China's sulfur dioxide pollution is serious, and main cause is the industrial structure in China mainly based on Coal Industrial, coal Burning causes a large amount of sulfur dioxide and the discharge of other pollutants, at the same to the prevention and cure of pollution of sulfur dioxide work less than Position, thinks little of preserving the ecological environment.

Sulfur dioxide treatment method has physical method and chemical method at present, and wherein physical method is inhaled using wide Attached method, solvent absorption mainly have calcium method, sodium method and potassium method in chemical method；Single physical method desulfurization, generally requires to be added A large amount of chemical substance carries out sulfur dioxide treatment, and energy consumption waste is larger；Often due to reaction condition, treated in chemical method Contain unreacted solution in solution, causes separation difficult, influence to reuse, cause the waste of resource.

Summary of the invention

The present invention provides the ecological space data crawling methods based on Web, at least to solve in the related technology for sky Gas quality data collection data volume is excessive, and hash is excessive, the low problem of the quality of data, while in air quality data two Sulfur oxide is analyzed, and the influence factor for influencing content of sulfur dioxide is found out, and provides corresponding indoor sulfur dioxide resolution.

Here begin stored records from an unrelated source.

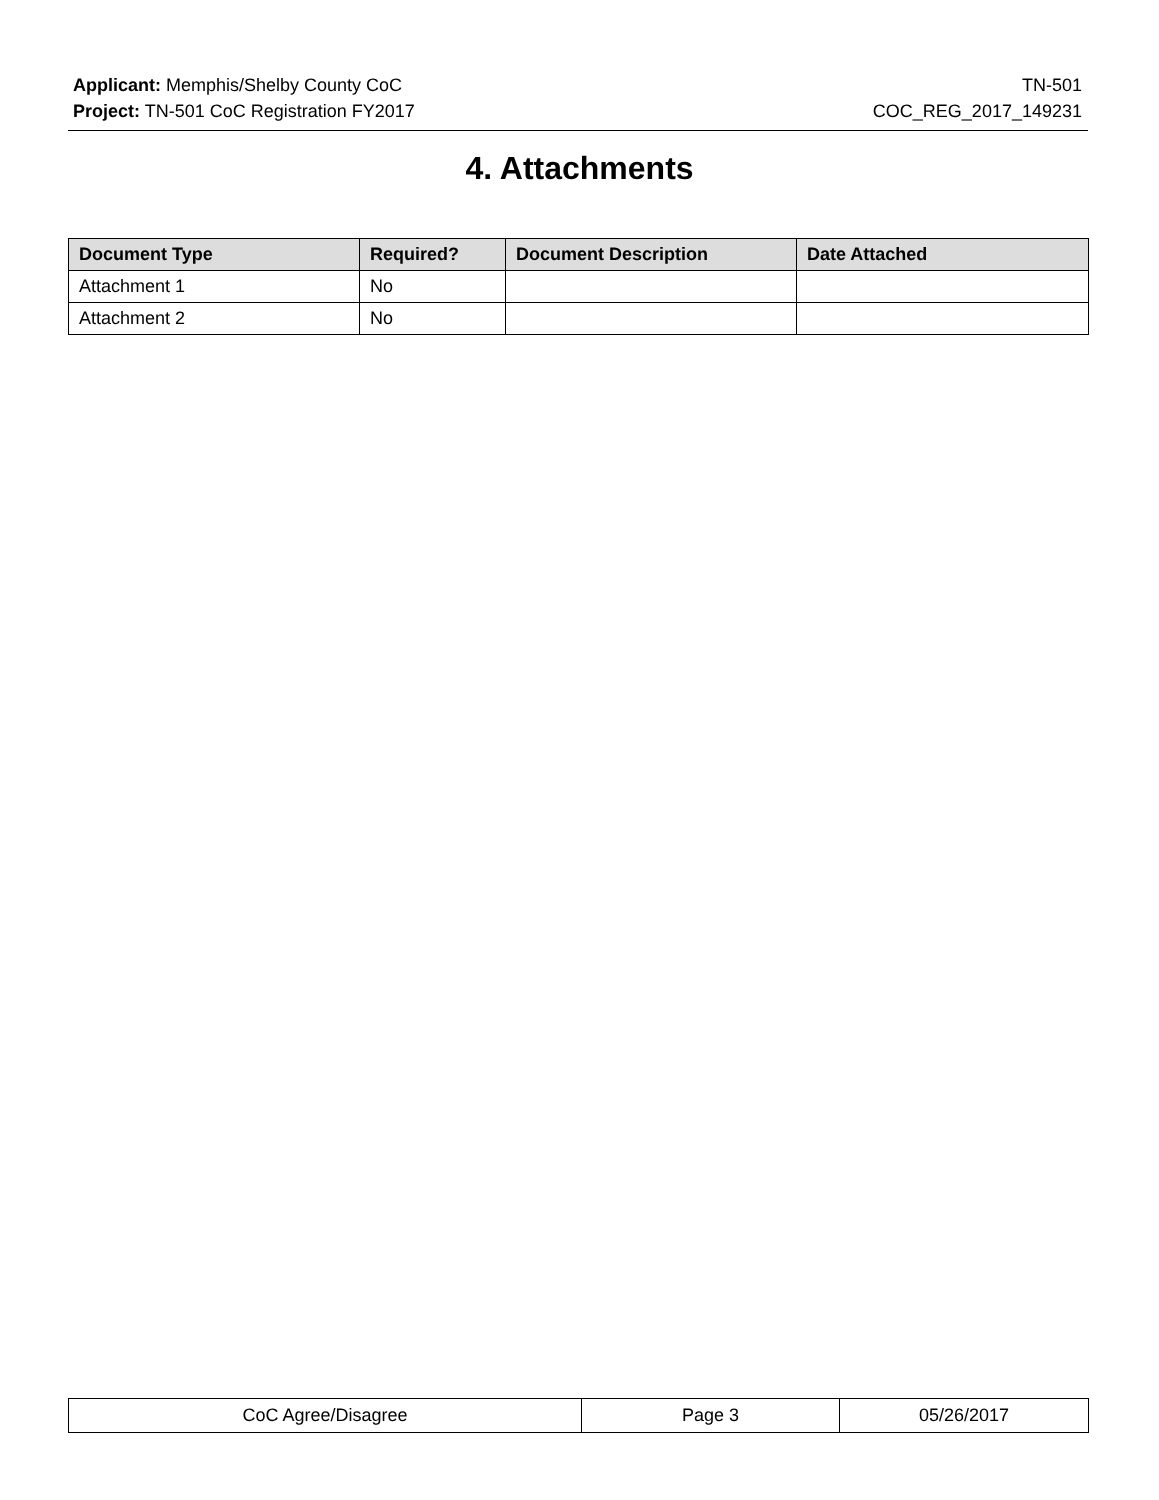Applicant: Memphis/Shelby County CoC
Project: TN-501 CoC Registration FY2017
TN-501
COC_REG_2017_149231
4. Attachments
| Document Type | Required? | Document Description | Date Attached |
| --- | --- | --- | --- |
| Attachment 1 | No | | |
| Attachment 2 | No | | |
| CoC Agree/Disagree | Page 3 | 05/26/2017 |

Ecological space data crawling method based on Web, comprising the following steps:

(1) sulfur dioxide data crawl: according to sulfur dioxide concentration data characteristics, selection crawls scheme, carries out data and climbs It takes, filters out the exceeded city of sulfur dioxide concentration；

(2) in the sulfur dioxide detector detection exceeded city room of sulfur dioxide concentration two indoor sulfur dioxide detection: are used Sulfur oxide concentration；

(3) it comparing: is compared according to indoor sulfur dioxide detectable concentration with data are crawled；

(4) sulfur dioxide desulfurization is handled: if indoor sulfur dioxide concentration is in the trend gradually risen and close to crawling dioxy Change sulphur concentration, then opens sulfur dioxide desulfurization processing.

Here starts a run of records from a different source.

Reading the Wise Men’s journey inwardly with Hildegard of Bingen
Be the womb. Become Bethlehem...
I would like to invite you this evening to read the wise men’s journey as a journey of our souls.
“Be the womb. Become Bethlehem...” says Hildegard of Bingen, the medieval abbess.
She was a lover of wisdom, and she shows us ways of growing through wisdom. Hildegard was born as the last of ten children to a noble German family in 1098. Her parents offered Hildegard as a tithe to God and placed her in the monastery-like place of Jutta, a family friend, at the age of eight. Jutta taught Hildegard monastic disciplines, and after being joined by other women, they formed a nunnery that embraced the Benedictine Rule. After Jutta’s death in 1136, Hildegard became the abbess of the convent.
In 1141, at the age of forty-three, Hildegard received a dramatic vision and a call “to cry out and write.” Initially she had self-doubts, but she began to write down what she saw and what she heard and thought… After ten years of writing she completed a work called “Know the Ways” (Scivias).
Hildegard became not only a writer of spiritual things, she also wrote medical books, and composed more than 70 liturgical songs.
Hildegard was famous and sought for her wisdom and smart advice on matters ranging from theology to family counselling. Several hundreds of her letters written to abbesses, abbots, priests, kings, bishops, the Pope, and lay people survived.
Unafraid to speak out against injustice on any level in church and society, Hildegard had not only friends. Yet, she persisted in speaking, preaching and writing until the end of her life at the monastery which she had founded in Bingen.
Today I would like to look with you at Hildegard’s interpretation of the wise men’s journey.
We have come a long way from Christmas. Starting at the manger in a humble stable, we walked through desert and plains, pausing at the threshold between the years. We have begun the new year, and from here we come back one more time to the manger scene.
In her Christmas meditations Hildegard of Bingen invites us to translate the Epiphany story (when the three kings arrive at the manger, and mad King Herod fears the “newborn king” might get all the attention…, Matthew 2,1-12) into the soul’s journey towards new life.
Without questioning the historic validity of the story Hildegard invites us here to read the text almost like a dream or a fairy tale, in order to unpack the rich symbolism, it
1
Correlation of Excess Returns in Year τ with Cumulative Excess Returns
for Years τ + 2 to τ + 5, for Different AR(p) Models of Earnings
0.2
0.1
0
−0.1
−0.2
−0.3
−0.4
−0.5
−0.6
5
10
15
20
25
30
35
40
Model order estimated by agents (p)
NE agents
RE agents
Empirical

Further, sulfur dioxide data crawl that specific step is as follows in the step (1):

1.1, selection crawls scheme: according to sulfur dioxide concentration data characteristics, data are more, updating decision, to environmental monitoring net Html page of standing is analyzed, and the data information URL and label of needs are searched, and formulates page letter according to the label and URL information It is distributed network crawler that breath, which crawls scheme,；

1.2, it crawls data: extracting related URL from webpage and URL queue is added, crawl data on website；

1.3, URL processing: reading URL, and URL duplicate removal extracts domain name and URL storage；

1.4, it cleans data: the data crawled is subjected to data cleansing, consistency check and processing invalid value and missing Value；Consistency check is the reasonable value range and correlation according to each variable, checks the relationship between data, and discovery is super Normal range (NR) or conflicting value out；It is invalid using estimation, directly rejecting, global variable filling, the processing of Random Interpolation method Value and missing values；

1.5, storing data: the data crawled are deposited in the database.

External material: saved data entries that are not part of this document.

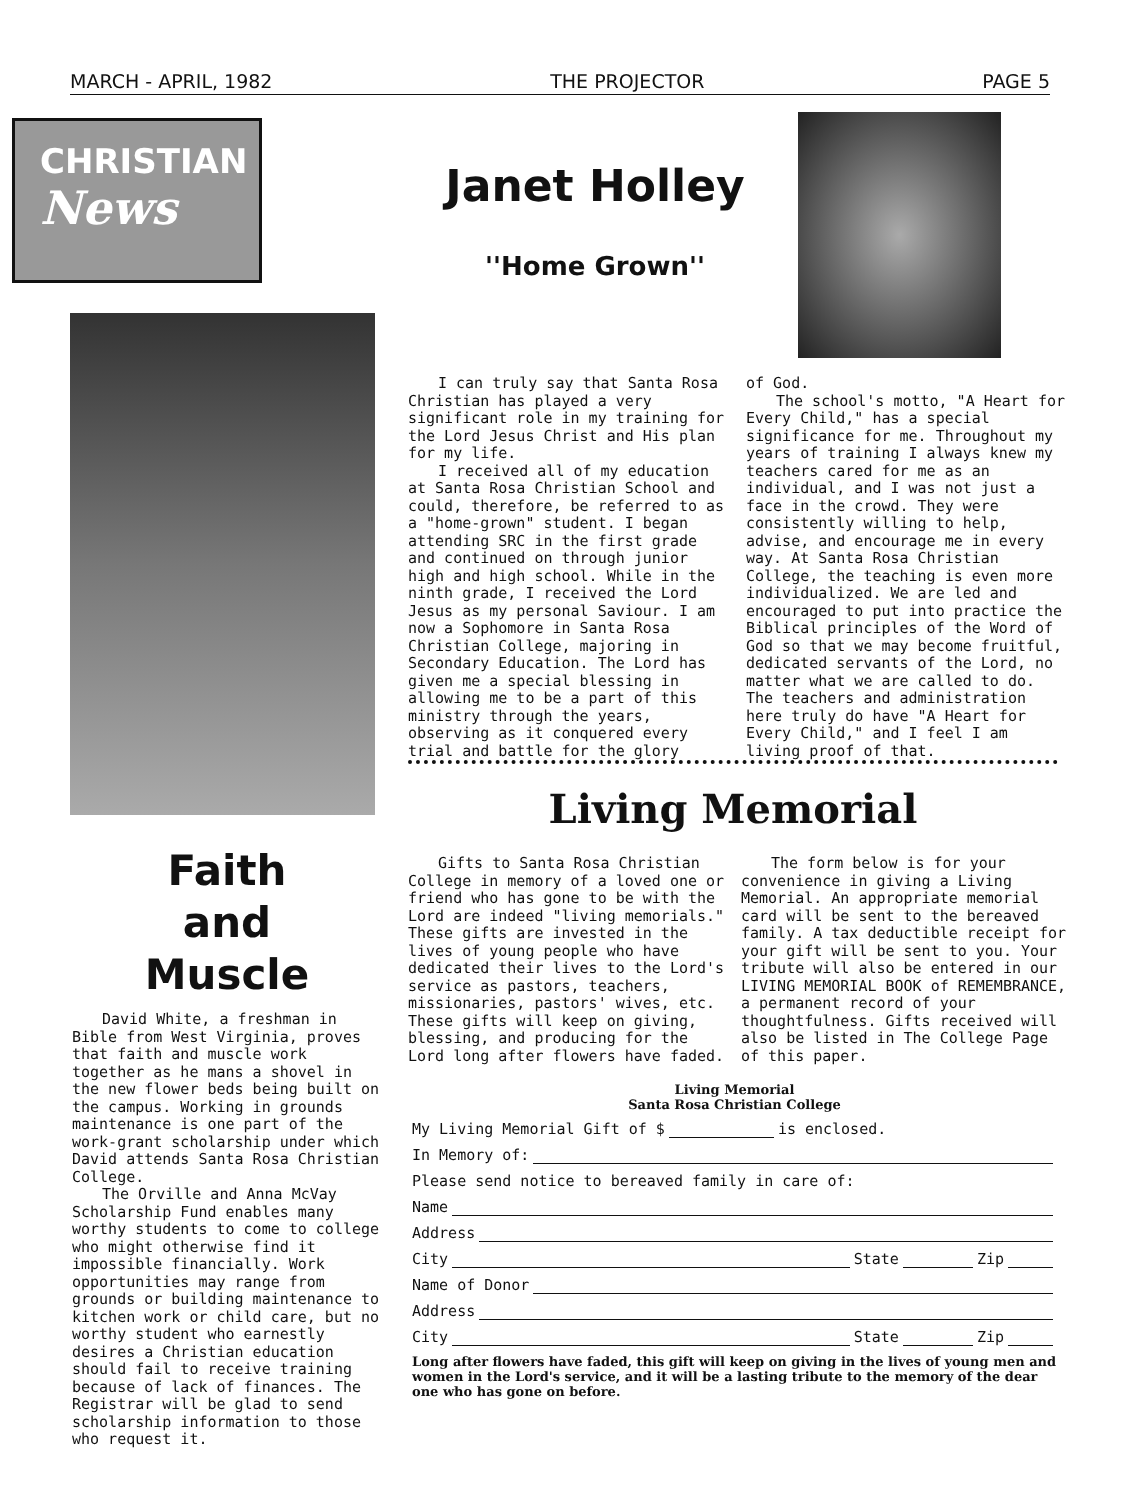MARCH - APRIL, 1982 THE PROJECTOR PAGE 5
CHRISTIAN
News
Faith
and
Muscle
David White, a freshman in Bible from West Virginia, proves that faith and muscle work together as he mans a shovel in the new flower beds being built on the campus. Working in grounds maintenance is one part of the work-grant scholarship under which David attends Santa Rosa Christian College.
The Orville and Anna McVay Scholarship Fund enables many worthy students to come to college who might otherwise find it impossible financially. Work opportunities may range from grounds or building maintenance to kitchen work or child care, but no worthy student who earnestly desires a Christian education should fail to receive training because of lack of finances. The Registrar will be glad to send scholarship information to those who request it.
Janet Holley
''Home Grown''
I can truly say that Santa Rosa Christian has played a very significant role in my training for the Lord Jesus Christ and His plan for my life.
I received all of my education at Santa Rosa Christian School and could, therefore, be referred to as a "home-grown" student. I began attending SRC in the first grade and continued on through junior high and high school. While in the ninth grade, I received the Lord Jesus as my personal Saviour. I am now a Sophomore in Santa Rosa Christian College, majoring in Secondary Education. The Lord has given me a special blessing in allowing me to be a part of this ministry through the years, observing as it conquered every trial and battle for the glory
of God.
The school's motto, "A Heart for Every Child," has a special significance for me. Throughout my years of training I always knew my teachers cared for me as an individual, and I was not just a face in the crowd. They were consistently willing to help, advise, and encourage me in every way. At Santa Rosa Christian College, the teaching is even more individualized. We are led and encouraged to put into practice the Biblical principles of the Word of God so that we may become fruitful, dedicated servants of the Lord, no matter what we are called to do. The teachers and administration here truly do have "A Heart for Every Child," and I feel I am living proof of that.
Living Memorial
Gifts to Santa Rosa Christian College in memory of a loved one or friend who has gone to be with the Lord are indeed "living memorials." These gifts are invested in the lives of young people who have dedicated their lives to the Lord's service as pastors, teachers, missionaries, pastors' wives, etc. These gifts will keep on giving, blessing, and producing for the Lord long after flowers have faded.
The form below is for your convenience in giving a Living Memorial. An appropriate memorial card will be sent to the bereaved family. A tax deductible receipt for your gift will be sent to you. Your tribute will also be entered in our LIVING MEMORIAL BOOK of REMEMBRANCE, a permanent record of your thoughtfulness. Gifts received will also be listed in The College Page of this paper.
Living Memorial
Santa Rosa Christian College
My Living Memorial Gift of $ is enclosed.
In Memory of:
Please send notice to bereaved family in care of:
Name
Address
City State Zip
Name of Donor
Address
City State Zip
Long after flowers have faded, this gift will keep on giving in the lives of young men and women in the Lord's service, and it will be a lasting tribute to the memory of the dear one who has gone on before.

Further, specific step is as follows for the data that crawl:

2.1, crawler engine opens the Main Domain of an environmental monitoring website, the resolver for handling the website is found, from solution System is obtained in parser first has to the starting URLs grabbed；

2.2, obtained starting URLs is sent to scheduler by crawler engine, and scheduler joins it into host node In the shared URL queue to be crawled of Redis cache server storage；

2.3, crawler engine inquires the remaining URL in shared URL queue to be crawled to scheduler；

2.4, first URL to be crawled in shared URL queue to be crawled will be inquired and obtained to scheduler, and then crawler is drawn It holds up and network request corresponding to the URL is sent to downloader by downloader middleware；

2.5, downloader is downloaded Web page corresponding to the URL, then by sulfur dioxide in the air downloaded Content data passes to crawler engine by downloader middleware；

2.6, the data downloaded are passed to resolver by crawler middleware by crawler engine；

2.7, resolver is analyzed and processed the data downloaded, and therefrom extracts interested data item and new URLs is sent to crawler engine；

2.8, web path supplement is crawled, avoids webpage for the reference page, causes path is imperfect data collection is caused to go out It now lacks, carries out crawling web path supplement.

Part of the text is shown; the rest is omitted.